BÖLÜM 4

161 12 6
                                    

Hala gidecek bir yerim yoktu. Param yoktu. Beni kurtaran adamın yardımına hala muhtaçtım. Belki bana yüzsüz diyordunuz. Hem seni kurtardı hem de hala peşinde dolanıyorsun diyordunuz. Elimden bir şey gelmezdi. Diger bir konu ise hala Bay Karanlık ile tanışamamıştım. Tanısmak isteyen de yoktu. Ona ne diyecektim. Çoktan bir teşekkür notu yazıp gitmem gerekirken burada kalıyordum. Yüzüne nasıl bakardım. Tamam şimdi çıksam gitsem gidecek yerim de yoktu.



O sabahta gözlerimi renkli duvarlara açtım. Lanet olsun ki çok uykum vardı. Buradaki üçüncü günümdü. Sabahın köründe - bu sabahta olduğu gibi- kalkıyordum. İş bakıyor aksam oluncada bu lanet olasıca yere geliyordum. Sabah sabah ne kadar lanet okudum benböyle. İş bulamamıştım. kocaman şehirde benim gibi bir garibana kim iş verirdi kii zaten.



Komodinin üstünde yine bir hahvaltı tepsisi vardı. Bir de küçük not.


'' -Bu gece çekmecedekileri üstünde görmek istiyorum.-''



Bu da ne demek oluyordu. Bana emir mi veriyordu. Yardım etmesi bunu gerektirmezdi. Ona yalvarmıyordum. İstediğin kadar kal diyen oydu. Dediğini yapacaktım. Belki kim olduğunu öğrenebilirdim.



Sinirle çekmeceyi açtım. İçinden dizlerimin bir karıs üztünde sırtı dantel modelli siyah bir elbise ve siyah platform topuklu ayakkabılar çıktı. Bunları mı giyecektim. Bay Karanlık zevkli çıktı. Mmm bu elbiseye bayılmıstım.


Beni neden çağırıyordu? Gitmemi mi isteyeceti? Beni o kurtarmıştı. Kötü bir sey yapmazdı değil mi? Yaparsa da yağmurdan kaçarken doluya tutulma deyiminin bokunu çıkarmış olurdum.



Oda da küçük bir de banyo vardı. Temiz bir yerdi. Galiba ben odada yokken ya da uyuyorken temizlik için içeri giren birisi vardı. Ben odada yokken isini hallediyor olmasını diledim.

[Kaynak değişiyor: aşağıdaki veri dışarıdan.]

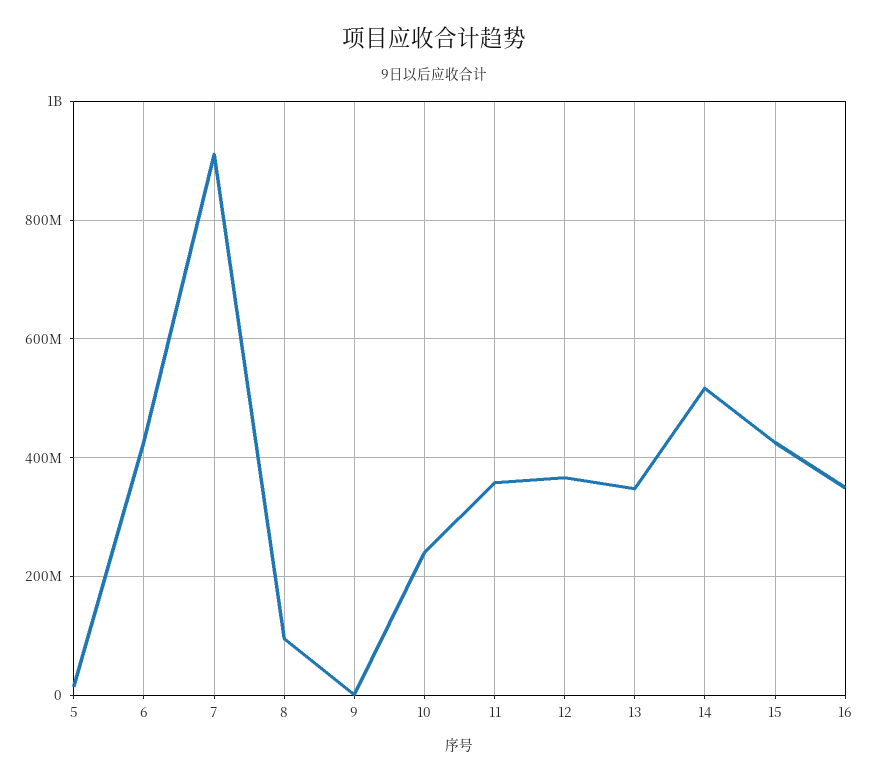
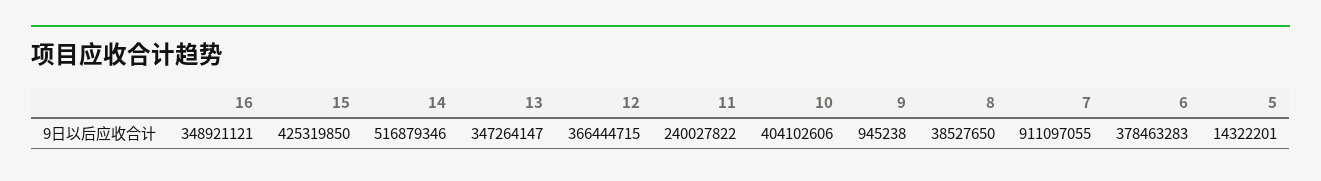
  {
    "5": 14322201,
-   "6": 420000000,
+   "6": 378463283,
    "7": 911097055,
-   "8": 100000000,
+   "8": 38527650,
    "9": 945238,
-   "10": 240000000,
+   "10": 404102606,
-   "11": 360000000,
+   "11": 240027822,
    "12": 366444715,
    "13": 347264147,
    "14": 516879346,
    "15": 425319850,
    "16": 348921121
  }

Yatagın üstündeki temiz kıyafetlerimi yanıma aldım ve banyoya girdim. Kapıyı arkamdan iki kez kilitledim. Aynanın karsısında durdum. Bir dakika kadar yansımama baktım. Vücudumdaki morluklar kapanmaya, dudağım iyileşmeye başlamıştı. Hatta gözükmüyordu bile.


Üstümdekileri çıkardım ve ılık suya girdim. Rahatlamıştım. Su beni her zaman rahatlatırdı. Saçlarımı yıkadım. Yandaki beyaz dolapta temiz havlu buldum. Eşofmanlarımı giydim. Banyodan çıkmadan saçlarımı taradım. Yan tarafıma doğru ördüm.


Kapıyı açtım. Yataga doğru yürüyordum ki bir el ağzıma kapandı. Çırpınıyordum ama sıkışmıştım.



'' Bu odayı bugün terk edeceksin. Yoksa başına geleceklerden ben sorumlu değilim sürtük. ''


Bunları fısıltıyla söylemişti. Üstelik sesinden kız olduğu anlaşılıyordu. Saçıma öyle bir asıldı ki çığlık attım. Canım yanıyordu.